Beziehungsanarchie wird außerdem als politisches Ausdrucksmittel verstanden – eine Politisierung des Privaten.[16] Man zeigt damit, dass man keine Herrschaft anerkennt und sich von der gesellschaftlichen Normativität kritisch distanzieren möchte, indem man dieses Prinzip auch auf sein eigenes Beziehungsleben anwendet. Das klassische Modell einer Liebesbeziehung wird dabei dem Kapitalismus zugerechnet, da typische Begriffe wie „ich gehöre dir“, „mein Freund“, „meine Frau“ etc. ein Besitzverhältnis zwischen den Partnern anzeigen.[17]
Ähnliche Begriffe
Gleichbedeutend mit Beziehungsanarchie wird auch der Begriff „herrschaftsfrei lieben“ verwendet.[18] Die Norm, von der man sich damit distanzieren möchte, ist die romantische Zweierbeziehung, abgekürzt RZB.[19]
Beziehungsanarchie ist eng verwandt mit Polyamorie, und viele Beziehungsanarchisten haben mehrere sexuelle, liebevolle oder intime Beziehungen. Ein deutlicher Unterschied zwischen Polyamorie und Beziehungsanarchie ist die kategorische Unterscheidung zwischen Liebesbeziehungen und Freundschaften, die oft (aber nicht immer) von Polyamoristen gemacht wird. Im Allgemeinen erkennen Beziehungsanarchisten keine solche Kategorisierung an, genauso wenig wie eine Konvention darüber, wie man Beziehungen aufbaut und führt, oder Liebe zum Ausdruck bringt.[20] Viele Beziehungsanarchisten betrachten sich selbst aber dennoch als einen Teil der Polyamorie-Bewegung, da sich die beiden Konzepte sehr oft überschneiden.

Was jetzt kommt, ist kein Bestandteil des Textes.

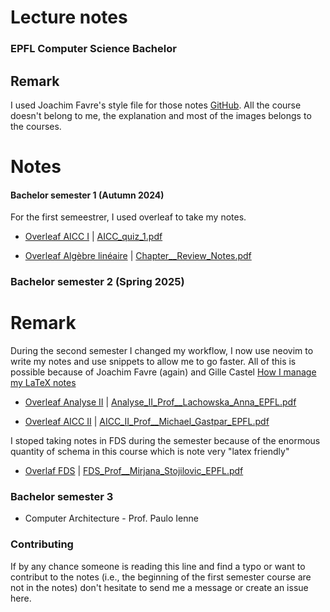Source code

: # Lecture notes


### EPFL Computer Science Bachelor


## Remark
I used Joachim Favre's style file for those notes [GitHub](https://github.com/JoachimFavre/UniversityNotes/tree/master). All the course doesn't belong to me, the explanation and most of the images belongs to the courses.

# Notes
#### Bachelor semester 1 (Autumn 2024)
For the first semeestrer, I used overleaf to take my notes.
- [Overleaf AICC I](https://www.overleaf.com/read/httyzkgthpwd#14e403)  | [AICC_quiz_1.pdf](https://github.com/user-attachments/files/20511443/AICC_quiz_1.pdf)

- [Overleaf Algèbre linéaire](https://www.overleaf.com/read/jghqdrzjrdxz#79162c) | [Chapter__Review_Notes.pdf](https://github.com/user-attachments/files/20511445/Chapter__Review_Notes.pdf)



### Bachelor semester 2 (Spring 2025)
# Remark
During the second semester I changed my workflow, I now use neovim to write my notes and use snippets to allow me to go faster. All of this is possible because of Joachim Favre (again) and Gille Castel [How I manage my LaTeX notes](https://castel.dev/post/lecture-notes-3/)

- [Overleaf Analyse II](https://www.overleaf.com/read/hcfrbrtbtkfq#d26d64) |  [Analyse_II_Prof__Lachowska_Anna_EPFL.pdf](https://github.com/user-attachments/files/20511446/Analyse_II_Prof__Lachowska_Anna_EPFL.pdf)


- [Overleaf AICC II](https://www.overleaf.com/read/rsgdckjsrrmf#3b69a9) | [AICC_II_Prof__Michael_Gastpar_EPFL.pdf](https://github.com/user-attachments/files/20511448/AICC_II_Prof__Michael_Gastpar_EPFL.pdf)


I stoped taking notes in FDS during the semester because of the enormous quantity of schema in this course which is note very "latex friendly"

- [Overlaf FDS](https://www.overleaf.com/read/mfknbgbbvfrf#8e97c6) |  [FDS_Prof__Mirjana_Stojilovic_EPFL.pdf](https://github.com/user-attachments/files/20511449/FDS_Prof__Mirjana_Stojilovic_EPFL.pdf) 

### Bachelor semester 3
- Computer Architecture - Prof. Paulo Ienne

### Contributing
If by any chance someone is reading this line and find a typo or want to contribut to the notes (i.e., the beginning of the first semester course are not in the notes) don't hesitate to send me a message or create an issue here.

Fälschlicherweise wird Beziehungsanarchie oft gleichgesetzt mit dem Konzept „Freie Liebe“, welches von Hippies zur Zeit der sexuellen Revolution entworfen wurde. Die Freie Liebe betont jedoch mehr die Möglichkeit, schnell wechselnde Sexualpartner ohne emotionale Bindungen zu haben, während Beziehungsanarchie auch die Möglichkeit beinhaltet, langanhaltende Beziehungen zu führen, und auch Beziehungen, die nicht auf Sexualität basieren, auf die gleiche Ebene stellt.